Jolthig wrote:Al Mumtahanah wrote:When it comes to Hanbali fiqh they obviously would know better. If I cared to contest something they said I would research the fatwa in question and find if the way they went about it was consistent with their school, I would not just say it is absurd because that is not a defined basis for objecting to a fatwa except in Hanafi fiqh.

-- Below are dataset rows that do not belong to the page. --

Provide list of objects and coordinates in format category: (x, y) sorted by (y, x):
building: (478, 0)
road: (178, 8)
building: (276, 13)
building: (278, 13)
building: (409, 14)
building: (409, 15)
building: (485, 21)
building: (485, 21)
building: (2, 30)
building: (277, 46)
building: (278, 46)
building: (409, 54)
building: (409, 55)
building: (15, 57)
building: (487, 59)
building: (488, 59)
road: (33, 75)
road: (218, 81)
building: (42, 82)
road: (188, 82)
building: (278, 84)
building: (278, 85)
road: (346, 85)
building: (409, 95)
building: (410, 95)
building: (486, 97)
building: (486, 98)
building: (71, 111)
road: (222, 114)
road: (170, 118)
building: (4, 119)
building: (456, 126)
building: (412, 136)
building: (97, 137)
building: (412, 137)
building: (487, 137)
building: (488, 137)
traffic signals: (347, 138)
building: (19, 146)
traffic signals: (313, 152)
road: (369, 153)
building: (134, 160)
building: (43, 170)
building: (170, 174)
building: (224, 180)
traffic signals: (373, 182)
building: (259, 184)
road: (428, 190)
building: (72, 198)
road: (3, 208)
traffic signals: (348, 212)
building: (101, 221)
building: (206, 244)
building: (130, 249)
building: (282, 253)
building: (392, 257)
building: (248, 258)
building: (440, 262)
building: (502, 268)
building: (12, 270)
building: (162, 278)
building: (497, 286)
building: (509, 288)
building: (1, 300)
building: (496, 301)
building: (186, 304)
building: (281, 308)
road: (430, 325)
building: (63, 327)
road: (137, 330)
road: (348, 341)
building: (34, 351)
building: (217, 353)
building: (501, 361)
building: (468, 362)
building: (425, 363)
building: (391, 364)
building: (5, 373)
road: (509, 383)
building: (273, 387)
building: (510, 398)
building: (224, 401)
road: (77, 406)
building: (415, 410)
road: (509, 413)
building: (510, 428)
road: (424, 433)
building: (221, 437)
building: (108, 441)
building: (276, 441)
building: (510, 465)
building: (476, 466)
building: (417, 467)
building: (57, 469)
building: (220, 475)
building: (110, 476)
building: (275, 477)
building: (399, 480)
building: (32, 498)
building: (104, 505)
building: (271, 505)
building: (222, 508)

That still doesn't answer my question for why the Saudis say women shouldn't be allowed to drive. Islam does allow us to ask scholars whatever school they are questions as even the companions asked others questions if their hadith are authentic. Some companions dismissed some hadiths by others as not authentic in terms of dirayat:Sahih Bukhari 1186 quoted by Mirza Bashir Ahmad in Life and Character of the Seal of Prophet, pg. 20 wrote:Maḥmūd bin Ar-Rabī‘ narrates that I heard from ‘Itbān bin Mālik that the Prophet of Allāh said, Allāh the Exalted has prohibited the fire of hell upon all those who in full sincerity and to seek the pleasure of God alone, declare that there is none worthy of worship except Allāh. Maḥmūdra added, I told the above narration to some people in a gathering where Abū Ayyūbra was also present. Abū Ayyūbra denounced the narration and said, “By God, I cannot at all presume that the Holy Prophetsa might have said so.”
Can we not do the same for fatwas and scholar's ijtihads?
Through expertise, not personal sentiment.